Educate your customers in interesting ways that keep them coming back for more.
• Fun ‘how-to’ guides
• Tell them about other products that go awesomely well with their original purchase
• Educating customers about alternative ways in which your product can be used
• Inform them about how your brand gives back to the environment / society (whatever floats your boat) and how they can contribute to this worthy cause by buying your brand
Here’s a quirky, hilarious, yet educational in-flight instruction video by Air New Zealand that upped the brand’s cool ratings by several notches:
Shopify’s Ecommerce University has some noteworthy tips on how to make viral videos with a value proposition.
Use social media for lead generation
Social media also is a great resource for reaching out to a potential customer one-on-one. According to InsideView, 61% of US marketers already use Social Media to generate sales leads.
Many savvy sales people use LinkedIn to find out a little more about decision makers and reach out to them. Pinterest is a great way for a home-run arts and crafts business to reach out to crafting enthusiasts. And so on.

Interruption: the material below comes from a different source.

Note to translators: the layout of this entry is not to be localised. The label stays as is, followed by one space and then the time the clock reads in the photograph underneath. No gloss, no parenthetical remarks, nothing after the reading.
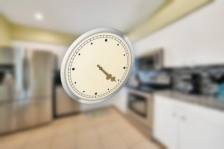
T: 4:21
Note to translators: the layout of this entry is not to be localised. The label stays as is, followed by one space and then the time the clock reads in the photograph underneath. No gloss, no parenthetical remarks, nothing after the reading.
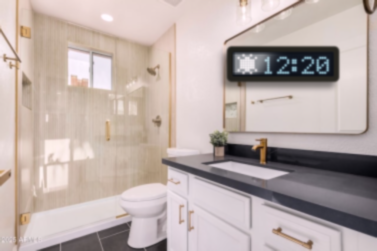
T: 12:20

Social customer service as a chance to make a sale
With the explosion of social media, making their voice heard – in praise or complaint – has never been this easy for customers.
There’s a ton of statistics that prove that not responding to your customer complaints on social media can cost you very dear indeed. While 50% of customers gave a brand only one week to respond to their complaint before switching service providers, a shockingly low 30% of customers actually received responses from brand owners to their tweets!
Brands that do respond to customers on social media leave 83% of customers loving the interaction. If such a large number of customers are gratified when brands hear them on social media, it makes business sense to capitalize on such interactions and positive feelings. Use a satisfied customer service experience on social media to see if your customer is open to another purchase. If you did a good job at solving the customer’s problems, more likely than not, they would be receptive.
The Nielsen Paid Social Media study quoted earlier shows that at least 75% of brands spend on paid advertising on social media platforms. These platforms are no longer social hangouts, they have evolved into legitimate media vehicles in their own right.
As a marketer who spends money on a media platform, it is your right to demand metrics that help your business objectives. Here’s what the study showed social media owners believe are important v/s what marketers thought were important for seeing conversions:
This shows a clear disconnect between what marketers want and what social media platforms think are important.
However, all is not lost. There are umpteen free and paid analytics tools out there that can be used in combination with built in analytics of social media platforms to track how much social media really adds to your conversions.
Track these metrics obsessively, nurture social media relationships wisely and there is no reason why your social conversations should not result in tangible conversions.